Operationalizing AI for businesses seems to be the hottest trend in technology today, but most people don’t know what operationalizing AI means. It’s basically the process of applying AI to your business and using it in a way that gives you real results.
The goal is not just to have a cool piece of technology that no one understands but instead to use it in such a way that it will help your company grow.
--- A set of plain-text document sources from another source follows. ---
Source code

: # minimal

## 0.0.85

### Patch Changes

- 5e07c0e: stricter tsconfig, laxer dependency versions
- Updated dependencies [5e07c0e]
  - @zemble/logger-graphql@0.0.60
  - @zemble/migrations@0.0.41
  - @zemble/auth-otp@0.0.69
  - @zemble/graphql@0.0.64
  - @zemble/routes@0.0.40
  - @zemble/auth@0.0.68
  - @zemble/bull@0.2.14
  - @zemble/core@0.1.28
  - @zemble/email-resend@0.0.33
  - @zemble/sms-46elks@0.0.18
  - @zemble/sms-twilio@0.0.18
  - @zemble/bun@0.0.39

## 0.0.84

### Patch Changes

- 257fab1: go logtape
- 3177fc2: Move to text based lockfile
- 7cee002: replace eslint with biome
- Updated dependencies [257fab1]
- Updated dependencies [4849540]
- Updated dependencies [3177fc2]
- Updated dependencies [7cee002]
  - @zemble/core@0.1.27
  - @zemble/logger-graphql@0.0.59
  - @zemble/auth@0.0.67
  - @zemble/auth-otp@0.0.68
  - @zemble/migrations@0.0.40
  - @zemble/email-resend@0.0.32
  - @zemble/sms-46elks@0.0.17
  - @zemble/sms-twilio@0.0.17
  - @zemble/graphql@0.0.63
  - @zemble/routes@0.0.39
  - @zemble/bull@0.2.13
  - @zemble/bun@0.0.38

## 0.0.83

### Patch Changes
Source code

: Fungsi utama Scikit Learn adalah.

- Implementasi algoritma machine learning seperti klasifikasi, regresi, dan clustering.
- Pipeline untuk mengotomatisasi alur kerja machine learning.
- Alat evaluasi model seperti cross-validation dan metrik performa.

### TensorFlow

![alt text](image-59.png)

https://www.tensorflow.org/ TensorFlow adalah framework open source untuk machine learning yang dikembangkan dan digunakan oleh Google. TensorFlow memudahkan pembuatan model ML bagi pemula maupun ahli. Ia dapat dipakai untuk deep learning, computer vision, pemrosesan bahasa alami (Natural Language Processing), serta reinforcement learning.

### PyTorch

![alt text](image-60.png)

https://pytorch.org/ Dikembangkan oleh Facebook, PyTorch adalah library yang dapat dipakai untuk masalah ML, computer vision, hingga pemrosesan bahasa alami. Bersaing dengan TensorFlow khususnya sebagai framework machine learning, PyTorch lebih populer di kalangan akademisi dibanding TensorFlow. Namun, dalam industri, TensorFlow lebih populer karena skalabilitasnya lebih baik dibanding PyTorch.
The process of operationalizing AI involves making the technology available to businesses.
It’s not just about creating an algorithm that can identify people in photos or even generating new music based on what you like; it’s about making sure that AI is accessible to everyone.
Let’s dive deep into the concept of Operationalizing AI in every sector.
What is Operationalizing AI?
Operationalizing artificial intelligence is referred to as governing and managing AI and decision models throughout their entire lifecycle.
These techniques include machine learning (ML), knowledge graphs, rules, optimizations, and natural language processing.
In order to operationalize artificial intelligence (AI), a company first deploys small experiments in the real world (solving real business problems), then applies what it has learned to similar challenges or problems.
The organization can apply learnings to other use cases as a use cases scale, which allows the organization to apply the learnings across use cases.
In order to get AI systems into production, practitioners must operationalize AI.
As soon as AI systems get released to production or live environments, they are “operationalized.”
AI Adoption: Current View and Challenges
Business organizations are increasingly adopting AI due to its many potential applications. While many companies are still in the early stages of their digital transformations and data strategies, many still have a long way to go.
There is a general belief that deployment should take less time than building a model. AI now faces one of the greatest challenges in the industry.
Modeling is one thing, but operationalizing AI is even more challenging.
Operationalizing AI involves significant challenges , including
According to Gartner, 85 percent of AI projects will produce erroneous results by 2022 due to biases in data, algorithms, or management teams.
Testing and validation occur in controlled environments, where high-quality data gets used. Whereas real-world data is usually low quality, resulting in low model accuracy when deployed in production.
Managing the Compute power:
The amount of computing power required depends greatly on the type of model getting developed.
The computing power required for deep learning or computer vision models is high for training data sets but can get reduced to 1/nth in production.
KNN models, on the other hand, require high processing power in production.
In order to successfully operationalize AI in organizations, each stage of analytical modeling needs to be optimized for compute power.
Most data science personnel prefer to work with local data sets on their personal computers. However, this doesn’t work well in an operational setting. It leads to significant inefficiencies and duplicated data due to data stored within these organizations.
It is true that there is no perfect platform for bridging this data storage, but some seek to find one.
In place of AI model development and training, we should focus on optimizing processes and procedures that address the transitions between the two phases of AI model development and training along with the two phases of AI model operationalization.
The key to successful AI and ML projects is understanding and planning for all the complexity involved.
It is important to recognize that technical stakeholders are still responsible for some issues after AI tools and practices are in place.
Many factors must be considered, such as trust, bias, security, privacy, fairness, and model drift.
In an ideal world, artificial intelligence can solve problems and refine solutions in an unlimited amount of time. These tasks have to get replaced with budgets, schedules, reviews, and audits.
A metric that places all of these points into perspective is time-to-market. For technical stakeholders, time-to-market metrics are crucial for guiding their teams.
Unique Platforms and Processes
Platforms and processes that are unique to AI work are often required. Various new terms and techniques are getting introduced in integrated development environments (IDE) tools that are becoming more and more important than debugging code: sampling, cross-validation, entropy, learning rate, vanishing gradients, etc.
Software development processes differ from AI development processes in terms of priorities, concerns, and evaluation methods. Many of the discussions in the industry around MLOps originate in this context. In addition, AI tools are also continuously evolving and changing.
Tips to overcome the AI challenges
- Ensure that the vendor has the relevant portfolio and expertise in AI.
- Assess which processes and IT systems could get improved by AI with the help of a skilled business analyst.
- Make sure you consider ethical issues before using AI to its full potential.
- Implement AI projects in a systematic and comprehensive way, taking into consideration solution development, integration, scaling, and employee onboarding.
- Build your system with your vendor while sharing knowledge continuously.
- A lot of data is required to make AI solutions capable of replacing or enhancing critical tasks overnight.
- Make AI algorithms more accurate by hiring subject matter experts.
- Inform your employees about the benefits of data-driven decision-making and how artificial intelligence can enhance their productivity
With artificial intelligence, organizations getting transformed how they function and perform processes with machines.
Even though it has progressed significantly in the past decade, there are still many challenges that need to get overcome before it gets fully operationalized at scale for various use cases.
Despite this, AI has opened up exciting possibilities that would be impossible or cost-inefficient before, and it will continue to do so in the next decade.
As long as the focus isn’t just on automation for automation’s sake, we should see steady progress towards increased adoption and evolution of AI over time.